Great for: People with less time, yet enjoy a nice bowl of chewy oats.

Cooking time: 20-30 minutes.

Texture when cooked with water: Chewy and coarse.

Scottish oats

Closeup picture of Scottish oats.

Scottish oats are neither rolled nor cut; they are ground by stone mills. The result is oatmeal that varies in texture, ranging from powder to bits of oats, which are definitely not as uniform in appearance as compared to steel-cut oats.

When made into porridge, Scottish oats produce a range of mouthfeel: the powdery oatmeal makes the porridge sticky, while the bigger pieces of oats retain its bite.

Great for: People who have some time on their hands, like their oats a little creamy yet still be able to chew on tiny bits of oats.

Cooking time: 10-15 minutes.

Texture when cooked with water: Creamy with bite.

Rolled oats

Closeup picture of rolled oats.

Whole oat groats are steamed to soften them before they are rolled into flat discs, forming rolled oats.
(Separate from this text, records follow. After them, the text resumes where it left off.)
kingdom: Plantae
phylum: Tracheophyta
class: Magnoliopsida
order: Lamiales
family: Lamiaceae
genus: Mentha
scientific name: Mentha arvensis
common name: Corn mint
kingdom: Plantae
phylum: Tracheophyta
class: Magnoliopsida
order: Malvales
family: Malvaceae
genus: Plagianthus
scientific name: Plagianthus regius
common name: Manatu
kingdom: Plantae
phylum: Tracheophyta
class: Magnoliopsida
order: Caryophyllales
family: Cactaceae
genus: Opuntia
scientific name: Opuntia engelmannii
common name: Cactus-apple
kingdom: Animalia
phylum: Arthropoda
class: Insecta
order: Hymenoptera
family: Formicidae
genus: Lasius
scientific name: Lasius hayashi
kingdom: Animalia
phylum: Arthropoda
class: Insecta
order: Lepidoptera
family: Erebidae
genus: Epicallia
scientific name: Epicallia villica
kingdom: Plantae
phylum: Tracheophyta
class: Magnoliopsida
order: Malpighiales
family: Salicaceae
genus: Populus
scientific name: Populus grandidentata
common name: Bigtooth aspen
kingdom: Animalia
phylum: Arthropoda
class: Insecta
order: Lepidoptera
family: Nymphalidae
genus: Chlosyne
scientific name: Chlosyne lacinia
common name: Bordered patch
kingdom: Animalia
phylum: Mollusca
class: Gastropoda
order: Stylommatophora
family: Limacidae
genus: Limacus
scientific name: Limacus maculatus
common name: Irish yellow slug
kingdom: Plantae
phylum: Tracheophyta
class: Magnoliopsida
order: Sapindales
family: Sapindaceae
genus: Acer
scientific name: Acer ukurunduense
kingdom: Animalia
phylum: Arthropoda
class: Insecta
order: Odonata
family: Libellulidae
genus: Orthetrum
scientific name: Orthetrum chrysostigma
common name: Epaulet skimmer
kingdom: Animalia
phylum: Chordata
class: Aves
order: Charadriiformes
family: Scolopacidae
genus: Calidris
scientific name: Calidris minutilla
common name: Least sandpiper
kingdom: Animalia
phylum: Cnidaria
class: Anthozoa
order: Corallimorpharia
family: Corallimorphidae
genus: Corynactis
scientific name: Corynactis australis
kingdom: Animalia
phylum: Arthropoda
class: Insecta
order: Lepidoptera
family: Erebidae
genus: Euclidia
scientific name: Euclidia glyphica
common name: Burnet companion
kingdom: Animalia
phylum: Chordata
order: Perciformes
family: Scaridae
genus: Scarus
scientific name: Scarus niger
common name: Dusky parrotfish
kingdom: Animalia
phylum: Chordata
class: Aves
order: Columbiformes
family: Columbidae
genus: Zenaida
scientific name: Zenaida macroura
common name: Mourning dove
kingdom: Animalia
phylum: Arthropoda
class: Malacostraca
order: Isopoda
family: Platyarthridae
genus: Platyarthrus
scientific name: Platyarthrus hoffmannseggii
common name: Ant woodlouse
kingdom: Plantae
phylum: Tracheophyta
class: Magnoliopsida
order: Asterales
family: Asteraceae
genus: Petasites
This process also stabilises the oils in the oats, so that they stay fresh for longer.

Compared to steel-cut oats, rolled oats cook faster and absorb more liquid. They also hold their shape rather well during cooking.

Great for: People who have some time on their hands, like their oats a little creamy yet still be able to chew on tiny bits of oats.

Cooking time: 10-20 minutes.

Texture when cooked with water: Soft, chewy and slightly creamy.

Quick oats

Closeup picture of quick oats.

Quick oats are rolled oats that have been steamed longer and rolled flatter. The precooking and larger surface area help the quick oats to cook, well, quickly.

As opposed to instant oats, quick oats tend to have only one ingredient – oats.

Great for: People who want a quick bowl of stove-cooked oats with fresh ingredients and without the fuss.

Cooking time: 1-5 minutes.

Texture when cooked with water: Creamy and mushy.

Instant oats

Closeup picture of instant oats.

Instant oats are made to cook quickly in a microwave oven or with boiling water. They are quick oats that are steamed even longer and milled even finer. Instant oats are basically pre-cooked, dehydrated oat flakes.

Many instant oats come with other ingredients, such as sugar, creamer and flavouring.

Great for: People who don’t have much time and need their oat fix immediately.

Cooking time: 2-3 minutes.

Texture when cooked with water: Smooth and creamy.

Oat flour

Oat flour in a bowl.
Credit: Shutterstock

Because of how fine oat flour is, it is the fastest digesting oat of the lot.

Unlike the other forms of oats, oat flour is usually used as a complement to thicken soups or stews, or for baking.

Great for: Baking or thickening soups and stews.

Cooking time: negligible.

Texture when cooked with water: Smooth and creamy.